He wasn’t battered and bruised like usual; he was itching for a fight. Fate, it seems, had a sense of humor. A week after telling his agent he needed something with “heavy-action content,” the script for Mortal Kombat II landed on his desk. Be careful what you wish for.
The Physical Demands of Johnny Cage
Unlike the raw, street-fighting brawls of “The Boys,” the world of “Mortal Kombat” demands a level of technical perfection that Karl Urban hadn’t encountered before. To prepare, the actor didn’t just hit the gym. He immersed himself in the culture of competitive martial arts, attending karate tournaments to understand the discipline and upbringing that would have shaped a character like Johnny Cage in his youth.

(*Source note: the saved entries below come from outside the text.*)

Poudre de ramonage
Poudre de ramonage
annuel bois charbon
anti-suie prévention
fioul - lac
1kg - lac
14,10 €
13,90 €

He said on EW, “I asked for a heavy-action content movie, and for my sins, they gave me one. It was the most challenging role that I’ve ever undertaken in my career. It’s the martial arts. The form and the style of martial arts is so specific, and the choreography, at times, is so definitive in its movement, and there’s a precision of execution for it to look good. It was a huge challenge.”
A Character in Decline
The “Mortal Kombat II” version of Johnny Cage isn’t the prime superstar some might expect. Director Simon McQuoid introduces him as a fading Hollywood relic, grinding through the convention circuit and clinging to past glories from the era of Van Damme and Stallone. This narrative arc provides a fascinating layer to the action. When Lord Raiden recruits him to join Earthrealm’s champions, Johnny is rusty.
He’s out of practice. This lack of “match fitness” becomes a key plot point, particularly in a teased showdown with the deadly Kitana. Urban notes that Johnny is “sloppy” in these early fights, lacking the connectivity and flow of a true warrior. This allowed the production to lean into physical comedy, channeling the spirit of Jackie Chan—where high-stakes danger meets frantic improvisation. It’s a delicate balance of humor and peril that aims to humanize the larger-than-life character.
When asked what Johnny Cage would do if he were to attend the New York Comic Con 2025, The Pop Verse reported Karl Urban saying, “In the film, we shot a sequence where Johnny Cage is attending a comic con, and nobody is in his line, and nobody knows who Johnny Cage is. So, at the point that we find Johnny Cage in our story, the world has forgotten him, and he’s a down-and-out former martial arts action movie star.”
He added, “And that’s really the starting point for Johnny Cage in this movie. Which is a fun place to start him, and through the course of the film, we get to see him transform into a champion of Earth Realm, as he’s involuntarily drawn into the world of ‘Mortal Kombat’.
Final Thoughts
Urban joins a returning cast that includes Lewis Tan as Cole Young, Jessica McNamee as Sonya Blade, and Mehcad Brooks as Jax, along with new faces like Tati Gabrielle and Adeline Rudolph. The sequel promises to raise the stakes as the champions face off against the looming threat of Shao Kahn. For fans, the addition of Johnny Cage is the missing piece of the puzzle.